The court stated that in this case, the defendant also bound himself to continue to act “with continued goodwill” to the plaintiff company which indicated a high level of loyalty and that meant not using any confidential information for his own benefit to the detriment of the employer. The employee has access to information of a sensitive nature and he acted incorrectly when he appropriated for himself the information to the detriment of the plaintiff company. The court found that this abuse was in violation of the fiduciary obligations of the defendant which are now reflected in article 1124A of the Civil Code and so he is bound to pay compensation for the damage he has caused. The Court of Appeal finally held that the agreement to act with continued goodwill to the employer cannot be considered to be one in restraint of trade as the employee was not hindered from working, even in competition with the plaintiff, as long as he acted in good faith and loyally. This certainty could not be considered to be again public order and is reasonable as has been held in Maltese case law which recognised that the higher the employment level, the more onerous the obligations of loyalty are and the more resonable would be limitations on what the employee is free to do.

 

For information purposes, this is a reproduction of article 1124A of the Maltese Civil Code:

1124A.

(1) Fiduciary obligations arise in virtue of law, contract, quasi-contract, trusts, assumption of office or behaviour whenever a person (the ”fiduciary”) -

(a) owes a duty to protect the interests of another person; or

(b) holds, exercises control or powers of disposition over property for the benefit of other persons, including when he is vested with ownership of such property for such purpose; or

(c) receives information from another person subject to a duty of confidentiality and such person is aware or ought, in the circumstances, reasonably to have been aware, that the use of such information is intended to be restricted.

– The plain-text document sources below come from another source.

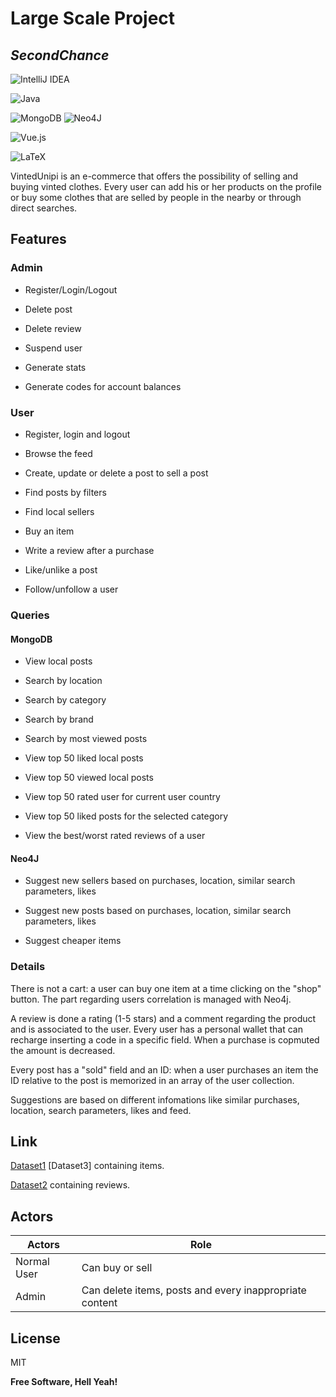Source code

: # Large Scale Project
## _SecondChance_

![IntelliJ IDEA](https://img.shields.io/badge/IntelliJIDEA-000000.svg?style=for-the-badge&logo=intellij-idea&logoColor=white) 

![Java](https://img.shields.io/badge/java-%23ED8B00.svg?style=for-the-badge&logo=java&logoColor=white) 

![MongoDB](https://img.shields.io/badge/MongoDB-%234ea94b.svg?style=for-the-badge&logo=mongodb&logoColor=white)
![Neo4J](https://img.shields.io/badge/Neo4j-008CC1?style=for-the-badge&logo=neo4j&logoColor=white) 

![Vue.js](https://img.shields.io/badge/vuejs-%2335495e.svg?style=for-the-badge&logo=vuedotjs&logoColor=%234FC08D)

![LaTeX](https://img.shields.io/badge/latex-%23008080.svg?style=for-the-badge&logo=latex&logoColor=white)

VintedUnipi is an e-commerce that offers the possibility of selling and buying vinted clothes.
Every user can add his or her products on the profile or buy some clothes that are selled by people in the nearby or through direct searches. 

## Features

### Admin

- Register/Login/Logout

- Delete post

- Delete review

- Suspend user

- Generate stats

- Generate codes for account balances

### User

- Register, login and logout

- Browse the feed

- Create, update or delete a post to sell a post

- Find posts by filters

- Find local sellers

- Buy an item

- Write a review after a purchase

- Like/unlike a post

- Follow/unfollow a user

 ### Queries
 
 #### MongoDB
 
- View local posts

- Search by location

- Search by category

- Search by brand

- Search by most viewed posts

- View top 50 liked local posts 

- View top 50 viewed local posts

- View top 50 rated user for current user country

- View top 50 liked posts for the selected category

- View the best/worst rated reviews of a user
 
 #### Neo4J
 
- Suggest new sellers based on purchases, location, similar search parameters, likes

- Suggest new posts based on purchases, location, similar search parameters, likes

- Suggest cheaper items

### Details

There is not a cart: a user can buy one item at a time clicking on the "shop" button.
The part regarding users correlation is managed with Neo4j.

A review is done a rating (1-5 stars) and a comment regarding the product and is associated to the user.
Every user has a personal wallet that can recharge inserting a code in a specific field.
When a purchase is copmuted the amount is decreased.

Every post has a "sold" field and an ID: when a user purchases an item the ID relative to the post is memorized in an array of the user collection.

Suggestions are based on different infomations like similar purchases, location, search parameters, likes and feed.

## Link

[Dataset1] [Dataset3] containing items.

[Dataset2] containing reviews.

## Actors

Actors  | Role
------------- | -------------
Normal User  | Can buy or sell
Admin | Can delete items, posts and every inappropriate content

## License

MIT

**Free Software, Hell Yeah!**

[//]: # (These are reference links used in the body of this note and get stripped out when the markdown processor does its job. There is no need to format nicely because it shouldn't be seen. Thanks SO - http://stackoverflow.com/questions/4823468/store-comments-in-markdown-syntax)

   [Dataset1]: <https://www.kaggle.com/agrigorev/clothing-dataset-full>
   
   [Dataset2]: <https://www.kaggle.com/asmaoueslati/womensclothingecommerce>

(2) A person who is delegated any function by a fiduciary and is aware, or should, from the circumstances, be aware, of the fiduciary obligations shall also be treated to be subject to fiduciary obligations.

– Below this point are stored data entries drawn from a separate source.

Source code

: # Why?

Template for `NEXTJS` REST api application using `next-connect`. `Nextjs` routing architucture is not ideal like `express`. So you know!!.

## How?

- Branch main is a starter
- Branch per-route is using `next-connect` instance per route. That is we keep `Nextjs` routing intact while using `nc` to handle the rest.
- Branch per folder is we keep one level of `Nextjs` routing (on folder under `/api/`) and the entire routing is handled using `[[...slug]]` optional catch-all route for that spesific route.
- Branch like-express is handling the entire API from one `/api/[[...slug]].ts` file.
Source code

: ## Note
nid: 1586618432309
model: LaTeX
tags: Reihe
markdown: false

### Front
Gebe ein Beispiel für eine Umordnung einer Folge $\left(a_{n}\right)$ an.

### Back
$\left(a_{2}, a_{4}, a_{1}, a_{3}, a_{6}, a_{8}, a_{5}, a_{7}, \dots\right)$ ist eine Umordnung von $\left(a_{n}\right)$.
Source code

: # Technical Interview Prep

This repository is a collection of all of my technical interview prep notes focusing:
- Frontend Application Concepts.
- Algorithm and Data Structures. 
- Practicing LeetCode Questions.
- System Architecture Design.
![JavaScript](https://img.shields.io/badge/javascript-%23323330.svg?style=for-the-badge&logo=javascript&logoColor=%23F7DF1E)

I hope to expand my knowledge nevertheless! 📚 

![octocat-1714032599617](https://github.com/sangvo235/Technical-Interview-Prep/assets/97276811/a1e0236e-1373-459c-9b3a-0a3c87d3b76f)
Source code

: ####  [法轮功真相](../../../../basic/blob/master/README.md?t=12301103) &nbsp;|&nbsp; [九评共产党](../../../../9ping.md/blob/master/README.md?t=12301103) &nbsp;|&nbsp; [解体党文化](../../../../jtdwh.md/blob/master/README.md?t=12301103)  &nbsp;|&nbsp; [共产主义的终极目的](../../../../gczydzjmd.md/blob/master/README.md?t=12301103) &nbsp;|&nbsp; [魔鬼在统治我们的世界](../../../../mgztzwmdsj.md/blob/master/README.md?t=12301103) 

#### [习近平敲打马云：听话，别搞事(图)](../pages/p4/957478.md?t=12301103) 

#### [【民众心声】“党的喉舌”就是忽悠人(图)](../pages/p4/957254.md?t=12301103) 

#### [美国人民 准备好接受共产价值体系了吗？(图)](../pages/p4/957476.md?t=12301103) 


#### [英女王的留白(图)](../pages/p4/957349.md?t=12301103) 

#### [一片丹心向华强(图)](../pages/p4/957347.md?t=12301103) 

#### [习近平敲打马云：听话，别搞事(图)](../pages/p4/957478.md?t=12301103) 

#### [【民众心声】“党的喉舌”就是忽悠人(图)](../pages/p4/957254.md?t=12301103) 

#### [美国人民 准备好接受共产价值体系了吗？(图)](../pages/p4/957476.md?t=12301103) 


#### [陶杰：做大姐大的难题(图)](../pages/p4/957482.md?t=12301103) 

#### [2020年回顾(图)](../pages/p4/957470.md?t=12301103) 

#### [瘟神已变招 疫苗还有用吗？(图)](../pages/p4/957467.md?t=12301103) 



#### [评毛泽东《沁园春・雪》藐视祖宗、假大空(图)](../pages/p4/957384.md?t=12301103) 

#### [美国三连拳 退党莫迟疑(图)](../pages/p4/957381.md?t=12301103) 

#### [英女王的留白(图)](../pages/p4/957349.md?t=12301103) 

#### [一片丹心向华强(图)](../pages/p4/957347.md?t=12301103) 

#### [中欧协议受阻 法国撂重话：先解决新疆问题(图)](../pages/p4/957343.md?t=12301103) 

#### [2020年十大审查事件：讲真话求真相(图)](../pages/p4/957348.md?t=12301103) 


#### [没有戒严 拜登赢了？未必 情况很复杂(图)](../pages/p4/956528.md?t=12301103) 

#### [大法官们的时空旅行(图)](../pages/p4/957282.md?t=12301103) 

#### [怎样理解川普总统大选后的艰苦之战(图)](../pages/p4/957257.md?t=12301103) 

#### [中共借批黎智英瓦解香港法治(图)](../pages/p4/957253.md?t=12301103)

(3) Fiduciary obligations arise from behaviour when a person -

(a) without being entitled, appropriates or makes use of property or information belonging to another, whether for his benefit or otherwise; or

(b) being a third party, acts, being aware, or where he reasonably ought to be aware from the circumstances, of the breach of fiduciary obligations by a fiduciary, and receives or otherwise acquires property or makes other gains from or through the acts of the fiduciary.

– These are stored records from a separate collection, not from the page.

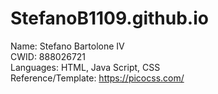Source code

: # StefanoB1109.github.io
Name: Stefano Bartolone IV<br>
CWID: 888026721<br>
Languages: HTML, Java Script, CSS<br>
Reference/Template: https://picocss.com/<br>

(4) Without prejudice to the duty of a fiduciary to carry out his obligations with utmost good faith and to act honestly in all cases, a fiduciary is bound, subject to express provision of law or express terms of any instrument in writing excluding or modifying such duty, as the case may be -

(a) to exercise the diligence of a bonus pater familias in the performance of his obligations;

(b) to avoid any conflict of interest;

(c) not to receive undisclosed or unauthorised profit from his position or functions;

(d) to act impartially when the fiduciary duties are owed to more than one person;

(e) to keep any property as may be acquired or held as a fiduciary segregated from his personal property and that of other persons towards whom he may have similar obligations;

(f) to maintain suitable records in writing of the interest of the person to whom such fiduciary obligations are owed;

(g) to render account in relation to the property subject to such fiduciary obligations; and

(h) to return on demand any property held under fiduciary obligations to the person lawfully entitled thereto or as instructed by him or as otherwise required by applicable law.

(5) In addition to any other remedy available under law, a person subject to a fiduciary obligation who acts in breach of such obligation shall be bound to return any property together with all other benefits derived by him, whether directly or indirectly, to the person to whom the duty is owed.

(6) The obligation to return property derived from a breach of a fiduciary duty shall apply also to all property into which the original property has been converted or for which it has been substituted.